Please print all of the following rows unchanged, line for line.

Stored records:
start

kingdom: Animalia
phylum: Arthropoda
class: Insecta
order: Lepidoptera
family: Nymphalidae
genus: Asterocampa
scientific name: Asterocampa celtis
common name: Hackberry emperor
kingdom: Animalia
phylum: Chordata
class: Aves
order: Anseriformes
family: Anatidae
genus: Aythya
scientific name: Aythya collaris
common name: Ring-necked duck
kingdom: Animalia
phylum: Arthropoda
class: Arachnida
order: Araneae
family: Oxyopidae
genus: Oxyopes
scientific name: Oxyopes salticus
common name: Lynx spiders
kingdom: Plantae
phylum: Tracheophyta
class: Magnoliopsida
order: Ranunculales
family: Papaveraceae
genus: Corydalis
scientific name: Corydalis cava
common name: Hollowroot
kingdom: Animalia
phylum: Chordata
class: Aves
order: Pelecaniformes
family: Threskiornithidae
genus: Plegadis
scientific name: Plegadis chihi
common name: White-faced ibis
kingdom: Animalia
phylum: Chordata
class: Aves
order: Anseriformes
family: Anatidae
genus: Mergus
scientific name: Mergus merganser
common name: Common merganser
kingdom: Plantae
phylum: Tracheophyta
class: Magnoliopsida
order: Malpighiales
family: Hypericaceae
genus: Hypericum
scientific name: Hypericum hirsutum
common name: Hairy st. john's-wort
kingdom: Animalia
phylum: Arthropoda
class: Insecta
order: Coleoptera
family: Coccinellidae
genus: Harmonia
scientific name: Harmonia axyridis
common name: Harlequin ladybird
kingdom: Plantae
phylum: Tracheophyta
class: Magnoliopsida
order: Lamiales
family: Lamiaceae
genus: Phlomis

end

## Task response
kingdom: Animalia
phylum: Arthropoda
class: Insecta
order: Lepidoptera
family: Nymphalidae
genus: Asterocampa
scientific name: Asterocampa celtis
common name: Hackberry emperor
kingdom: Animalia
phylum: Chordata
class: Aves
order: Anseriformes
family: Anatidae
genus: Aythya
scientific name: Aythya collaris
common name: Ring-necked duck
kingdom: Animalia
phylum: Arthropoda
class: Arachnida
order: Araneae
family: Oxyopidae
genus: Oxyopes
scientific name: Oxyopes salticus
common name: Lynx spiders
kingdom: Plantae
phylum: Tracheophyta
class: Magnoliopsida
order: Ranunculales
family: Papaveraceae
genus: Corydalis
scientific name: Corydalis cava
common name: Hollowroot
kingdom: Animalia
phylum: Chordata
class: Aves
order: Pelecaniformes
family: Threskiornithidae
genus: Plegadis
scientific name: Plegadis chihi
common name: White-faced ibis
kingdom: Animalia
phylum: Chordata
class: Aves
order: Anseriformes
family: Anatidae
genus: Mergus
scientific name: Mergus merganser
common name: Common merganser
kingdom: Plantae
phylum: Tracheophyta
class: Magnoliopsida
order: Malpighiales
family: Hypericaceae
genus: Hypericum
scientific name: Hypericum hirsutum
common name: Hairy st. john's-wort
kingdom: Animalia
phylum: Arthropoda
class: Insecta
order: Coleoptera
family: Coccinellidae
genus: Harmonia
scientific name: Harmonia axyridis
common name: Harlequin ladybird
kingdom: Plantae
phylum: Tracheophyta
class: Magnoliopsida
order: Lamiales
family: Lamiaceae
genus: Phlomis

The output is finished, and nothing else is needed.